|
|
Prof.
Candace Clark |
|
|
Sociology 240, Social Statistics |
|
|
We decide at which level we think a variable is measured by thinking
about its categories. We try to think of
how the categories are related to each other and what patterns we can
find. Sometimes the categories are
numbers, and sometimes they are words. Sometimes the categories
have an inherent order to them, and
sometimes they do not.
the categories of the variable:
| Level | are names | have an inherent order
from more to less or higher to lower |
are numbers with
equal intervals between them |
are numbers that
have a theoretical zero point |
| Nominal
level |
X | |||
| Ordinal
level |
X | X | ||
| Interval
level |
X | X | X | |
| Ratio
level |
X | X | X | X |
Almost any method of measuring attitudes results in ordinal-level variables,
even if the variables include only
two categories. For example, we could categorize the variable
"attitudes toward capital punishment" into those
who favor and those who oppose; and those who favor capital punishment
hold more favorable attitudes, while
those who oppose hold less favorable attitudes.
Statistics that allow us to analyze ordinal-level variables are different
from statistics for nominal-level variables
and for higher-level variables, as we will see later on.
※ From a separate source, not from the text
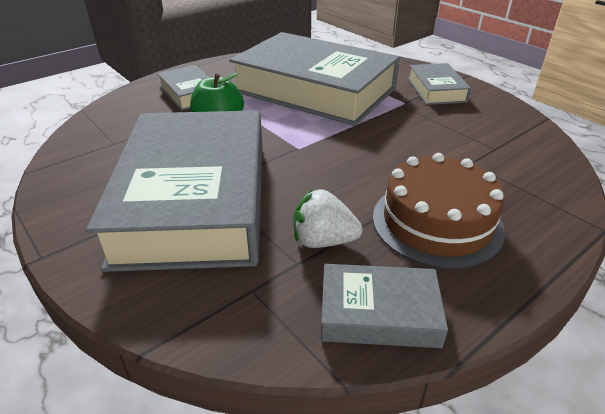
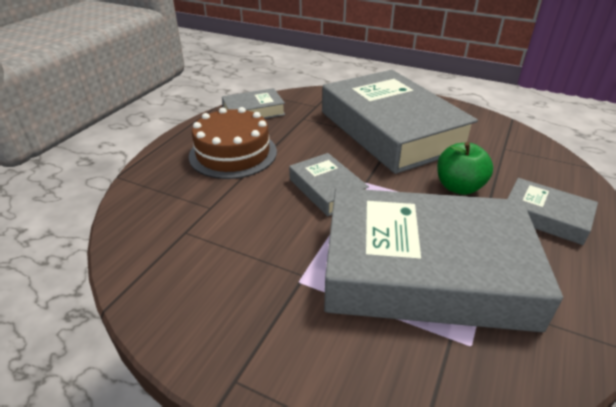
camera: 155 degrees right, 0 degrees up
(323, 241) = (297, 129): white strawberry -> none
(436, 90) = (264, 330): grey book -> grey book (327, 189)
In order
to use these more powerful statistics, we might
try to reconceptualize (and rename) a variable so we can consider it
to be ordinal-level.
For example, if our job were to categorize the reasons for calls made
to 911 emergency dispatchers on a
particular day, we might come up the following categories: noisy
neighbors, fender-bender, heart attack. One
way to think of these categories is as just names of problems, and
the name of the variable could be "Type of
Problem." In this case, we would be conceiving of our variable
as nominal-level. But another way to think of
the categories is to order them from least severe (noisy neighbors)
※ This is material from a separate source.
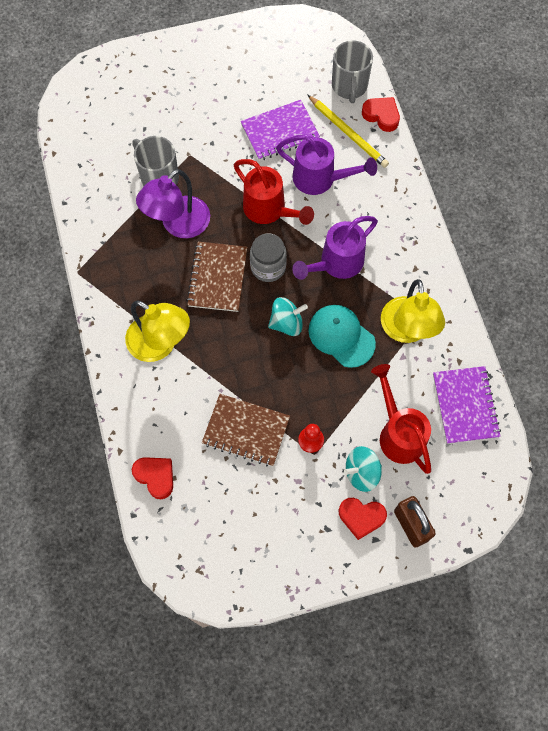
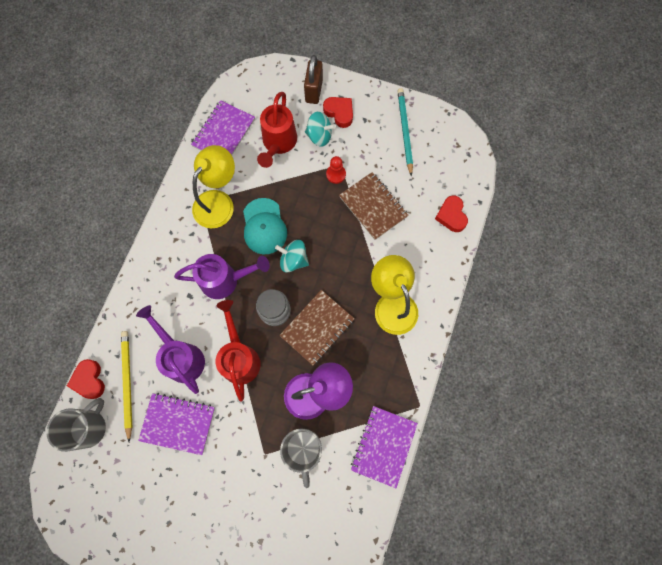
camera: 145 degrees left, 5 degrees up
(90, 221) = (383, 446): none -> purple notebook
(271, 545) = (404, 131): none -> turquoise pencil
to most severe (heart attack). The name of
the variable, as it is being conceived this time, would be "Severity
of Problem," and it would be an ordinal-level
variable.
___/___/___/___/___/___/___/___/___/___/
0 1 2 3
4 5 6 7
8 9 10
Take "temperature in degrees," the best example of an interval-level
variable. Temperature is measured in
degrees, and the degrees are not words (cold, super-cold, warm, etc.),
but numbers corresponding to levels of
mercury in a thermometer. The distance, or interval, between
1 degree and 2 degrees is exactly equal to the
distance between 2 degrees and 3 degrees, and indeed, between 78 and
79 degrees or 99 and 100 degrees. The
intervals between any two adjacent categories are equal (exactly 1
degree). In addition, what makes
temperature in degrees an interval-level measure is that it does not
have what it takes to be a ratio-level
measure. It does not have a theoretical zero point. Actually,
a thermometer does have a zero, but the zero
does not indicate a lack or absence of the variable, temperature.
Zero indicates "cold." And one method of
measuring temperature (e.g., Fahrenheit) has a different spot for zero
than others (e.g., Celsius). These are
arbitrary zero points that are not intended to indicate a total lack
of temperature. It's really impossible to
imagine a lack of temperature. With no true zero point, temperature
in degrees must be considered only an
interval-level variable.
Almost no variables used in social science are interval-level variables,
with the exception of time measured in
calendar years. The interval between the categories 1902 and
1903 is one year, the same as the interval
between 1766 and 1767 or between 2002 and 2003. So this variable
has equal intervals. But what about a zero
point? When did time start? Can we imagine an absence of
time? Philosophers or astronomers may have
answers for these questions, but in practical terms, there is no zero
point. Hence, time in years would be an
interval-level variable. But for practical purposes, we will
ignore interval-level variables and concentrate on
nominal-, ordinal-, and ratio-level measures.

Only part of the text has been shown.